··· Input

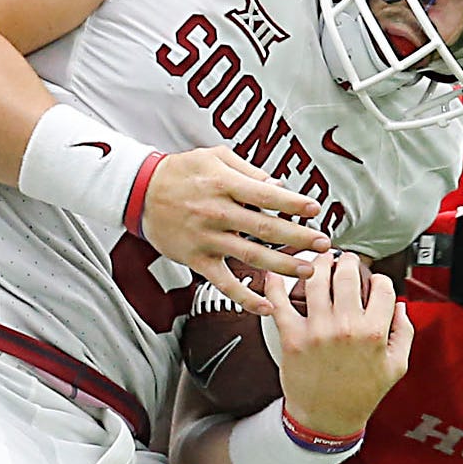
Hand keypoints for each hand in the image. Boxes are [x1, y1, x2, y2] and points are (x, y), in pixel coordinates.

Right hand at [136, 146, 327, 311]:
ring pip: (251, 256)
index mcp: (223, 184)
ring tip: (308, 271)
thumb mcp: (213, 156)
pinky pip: (224, 283)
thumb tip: (277, 186)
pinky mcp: (196, 259)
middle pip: (265, 228)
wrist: (140, 192)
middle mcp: (216, 212)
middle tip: (322, 244)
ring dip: (283, 266)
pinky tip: (266, 306)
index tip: (314, 209)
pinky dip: (245, 297)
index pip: (266, 195)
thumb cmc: (180, 172)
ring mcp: (206, 239)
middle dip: (298, 237)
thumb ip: (248, 171)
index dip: (293, 203)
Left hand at [264, 252, 412, 437]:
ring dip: (317, 263)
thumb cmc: (361, 394)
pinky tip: (275, 271)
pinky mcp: (292, 338)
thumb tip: (400, 307)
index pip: (382, 288)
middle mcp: (346, 327)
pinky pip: (280, 303)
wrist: (327, 419)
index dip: (379, 280)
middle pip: (347, 276)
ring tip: (319, 260)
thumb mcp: (396, 367)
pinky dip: (274, 284)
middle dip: (348, 262)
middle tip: (345, 260)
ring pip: (316, 281)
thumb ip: (404, 333)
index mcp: (374, 332)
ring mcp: (317, 331)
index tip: (374, 280)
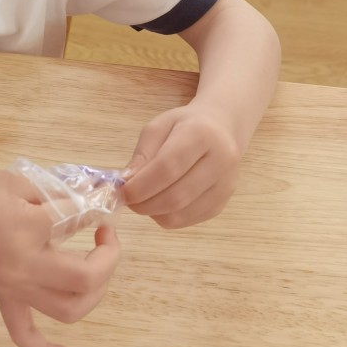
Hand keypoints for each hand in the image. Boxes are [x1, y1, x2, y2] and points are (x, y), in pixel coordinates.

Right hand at [0, 169, 120, 346]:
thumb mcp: (14, 182)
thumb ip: (54, 197)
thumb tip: (87, 208)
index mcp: (25, 233)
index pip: (77, 223)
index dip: (94, 210)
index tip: (96, 202)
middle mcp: (22, 269)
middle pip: (84, 280)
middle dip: (107, 258)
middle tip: (104, 234)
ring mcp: (11, 289)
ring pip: (67, 310)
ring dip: (94, 294)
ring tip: (96, 269)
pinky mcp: (1, 297)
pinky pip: (23, 333)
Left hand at [122, 104, 240, 228]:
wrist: (221, 130)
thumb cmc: (184, 126)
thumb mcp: (158, 127)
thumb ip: (142, 154)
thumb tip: (128, 182)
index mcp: (202, 134)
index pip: (168, 167)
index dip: (141, 185)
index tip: (122, 191)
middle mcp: (221, 162)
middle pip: (176, 196)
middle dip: (144, 204)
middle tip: (127, 200)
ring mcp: (225, 186)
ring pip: (181, 214)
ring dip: (153, 213)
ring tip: (142, 200)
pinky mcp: (222, 204)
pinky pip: (187, 221)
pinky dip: (166, 217)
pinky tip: (159, 203)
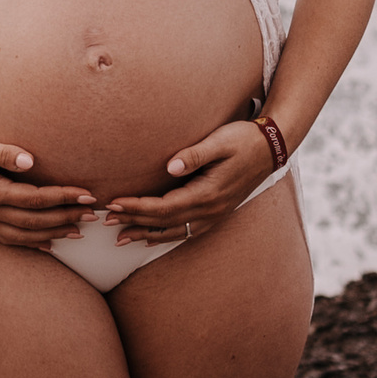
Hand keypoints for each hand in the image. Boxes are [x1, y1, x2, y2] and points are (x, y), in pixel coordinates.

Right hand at [0, 127, 94, 250]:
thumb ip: (2, 152)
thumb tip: (31, 161)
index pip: (35, 199)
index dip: (63, 197)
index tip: (87, 194)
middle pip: (35, 221)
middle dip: (66, 217)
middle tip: (93, 213)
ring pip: (24, 235)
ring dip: (53, 234)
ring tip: (79, 231)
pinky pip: (10, 239)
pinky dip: (32, 243)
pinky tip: (48, 243)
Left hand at [102, 119, 275, 246]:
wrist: (272, 148)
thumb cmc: (244, 139)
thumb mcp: (220, 141)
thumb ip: (195, 154)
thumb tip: (170, 166)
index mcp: (208, 193)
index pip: (164, 207)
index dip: (137, 207)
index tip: (114, 204)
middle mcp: (210, 210)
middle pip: (164, 222)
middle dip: (134, 221)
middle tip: (105, 221)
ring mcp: (214, 215)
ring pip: (174, 231)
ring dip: (146, 234)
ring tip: (121, 238)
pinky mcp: (216, 213)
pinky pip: (186, 231)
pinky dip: (165, 235)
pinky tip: (151, 237)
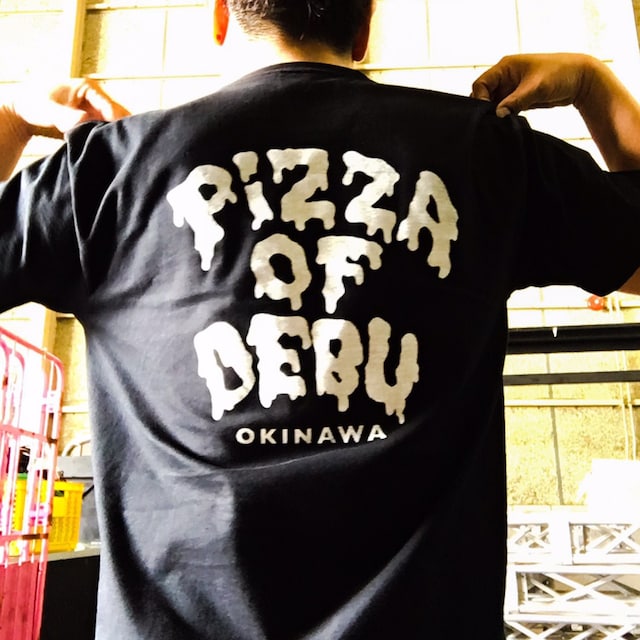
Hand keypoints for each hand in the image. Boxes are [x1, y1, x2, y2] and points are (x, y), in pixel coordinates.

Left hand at [10, 77, 130, 138]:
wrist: (25, 110)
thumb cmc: (34, 104)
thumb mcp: (48, 109)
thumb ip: (65, 115)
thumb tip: (84, 121)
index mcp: (88, 87)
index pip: (110, 106)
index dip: (116, 122)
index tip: (118, 137)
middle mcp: (96, 97)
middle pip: (118, 114)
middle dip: (121, 128)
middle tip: (124, 145)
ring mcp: (96, 109)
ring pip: (115, 123)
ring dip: (116, 134)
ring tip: (120, 148)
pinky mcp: (94, 120)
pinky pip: (107, 129)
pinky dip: (110, 138)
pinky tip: (111, 148)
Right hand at [471, 53, 594, 116]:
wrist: (581, 79)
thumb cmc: (561, 74)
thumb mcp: (536, 88)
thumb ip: (515, 101)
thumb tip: (498, 114)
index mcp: (506, 67)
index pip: (481, 84)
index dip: (480, 99)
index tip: (488, 113)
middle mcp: (506, 76)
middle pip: (484, 95)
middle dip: (486, 108)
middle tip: (493, 121)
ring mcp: (512, 88)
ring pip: (493, 104)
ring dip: (495, 114)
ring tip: (501, 124)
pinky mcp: (518, 99)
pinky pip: (504, 110)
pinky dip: (504, 117)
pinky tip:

······

▶ **Work order**
Your answer must be the records above, copied exactly, with no pictures.

▶ **Written solution**
Hand keypoints for each hand in the image. Boxes are [x1, y1, x2, y2] and points are (x, y), in pixel coordinates.

Right hand at [136, 146, 327, 311]:
ring pip: (251, 256)
index mcp: (223, 184)
ring tip: (308, 271)
thumb mcp: (213, 156)
pinky pip: (224, 283)
thumb tip: (277, 186)
pinky mcp: (196, 259)
middle pip: (265, 228)
wrist: (140, 192)
middle mcp: (216, 212)
middle tip: (322, 244)
ring dip: (283, 266)
pinky tip: (266, 306)
index tip: (314, 209)
pinky dip: (245, 297)
index pip: (266, 195)
thumb cmc: (180, 172)
ring mcp: (206, 239)
middle dip: (298, 237)
thumb ip: (248, 171)
index dip: (293, 203)
Left hand at [264, 252, 412, 437]:
ring dip: (317, 263)
thumb cmc: (361, 394)
pinky tip: (275, 271)
pinky mcp: (292, 338)
thumb tip: (400, 307)
index pip: (382, 288)
middle mcp: (346, 327)
pinky pip: (280, 303)
wrist: (327, 419)
index dip: (379, 280)
middle pip: (347, 276)
ring tip: (319, 260)
thumb mcp: (396, 367)
pinky dip: (274, 284)
middle dip: (348, 262)
middle tip: (345, 260)
ring pip: (316, 281)
thumb ip: (404, 333)
index mcp: (374, 332)
ring mcp: (317, 331)
index tip: (374, 280)
Hand keypoints for each hand in the image. Boxes are [x1, y1, x2, y2] and points are (x, y), in pixel coordinates.

Right hand at [0, 169, 120, 346]:
thumb mcp: (14, 182)
thumb ip: (54, 197)
thumb tip: (87, 208)
index mcp: (25, 233)
index pip: (77, 223)
index dip: (94, 210)
index tip: (96, 202)
middle mcp: (22, 269)
middle pip: (84, 280)
middle dip: (107, 258)
middle tip: (104, 234)
ring mcp: (11, 289)
ring pip: (67, 310)
ring dip: (94, 294)
ring tip: (96, 269)
pinky mcp: (1, 297)
pinky pip: (23, 333)
Left hand at [122, 104, 240, 228]:
wrist: (221, 130)
thumb cmc: (184, 126)
thumb mcp: (158, 127)
thumb ip: (142, 154)
thumb tip: (128, 182)
index mcp: (202, 134)
index pip: (168, 167)
index dip: (141, 185)
index tip: (122, 191)
middle mcp: (221, 162)
middle pip: (176, 196)
middle dip: (144, 204)
middle tip: (127, 200)
ring mcp: (225, 186)
ring pip: (181, 214)
ring dip: (153, 213)
ring tip: (142, 200)
pinky mcp: (222, 204)
pinky pip: (187, 221)
pinky dip: (166, 217)
pinky tip: (159, 203)
Hand keypoints for each hand in the image. Boxes are [x1, y1, x2, y2] and points are (x, y), in pixel coordinates.

Right hand at [0, 127, 94, 250]:
thumb ip: (2, 152)
thumb tip: (31, 161)
index pip: (35, 199)
index dip: (63, 197)
index tip: (87, 194)
middle pip: (35, 221)
middle dip: (66, 217)
middle tip: (93, 213)
ring pip: (24, 235)
ring dip: (53, 234)
ring tip: (79, 231)
pinky pip: (10, 239)
pinky dip: (32, 243)
pinky tip: (48, 243)
Left hand at [102, 119, 275, 246]:
wrist: (272, 148)
thumb cmc: (244, 139)
thumb mcp: (220, 141)
thumb ip: (195, 154)
thumb tip: (170, 166)
index mcp: (208, 193)
index pip: (164, 207)
index dip: (137, 207)
index tip: (114, 204)
middle mcp: (210, 210)
middle pip: (164, 222)
middle dip: (134, 221)
middle tip: (105, 221)
ring mcp: (214, 215)
ring pip: (174, 231)
ring dip: (146, 234)
ring tip: (121, 238)
pinky mcp: (216, 213)
pinky pip: (186, 231)
pinky dip: (165, 235)
pinky tip: (151, 237)
Hand keypoints for each hand in the image. Boxes are [x1, y1, x2, y2] and points are (x, y), in pixel coordinates.

Left hand at [10, 77, 130, 138]:
wrist: (25, 110)
thumb cmc: (34, 104)
thumb mcp: (48, 109)
thumb ip: (65, 115)
thumb tip: (84, 121)
index mcp: (88, 87)
index pip: (110, 106)
index dip: (116, 122)
index tip: (118, 137)
middle mcp: (96, 97)
middle pip: (118, 114)
middle dip: (121, 128)
middle tip: (124, 145)
ring mcp: (96, 109)
ring pip: (115, 123)
ring dip: (116, 134)
ring tip: (120, 148)
pinky mcp: (94, 120)
pinky pip: (107, 129)
pinky dip: (110, 138)
pinky tip: (111, 148)
Right hand at [471, 53, 594, 116]:
wrist: (581, 79)
thumb cmc: (561, 74)
thumb mcp: (536, 88)
thumb ip: (515, 101)
thumb tip: (498, 114)
index mcp: (506, 67)
index pip: (481, 84)
index dip: (480, 99)
index tip: (488, 113)
middle mcp: (506, 76)
middle pip: (484, 95)
middle dip: (486, 108)
middle tip: (493, 121)
ring mcp: (512, 88)
ring pip: (493, 104)
ring dip: (495, 114)
ring tip: (501, 124)
pinky mcp: (518, 99)
pinky pip: (504, 110)
pinky dip: (504, 117)
pinky tip:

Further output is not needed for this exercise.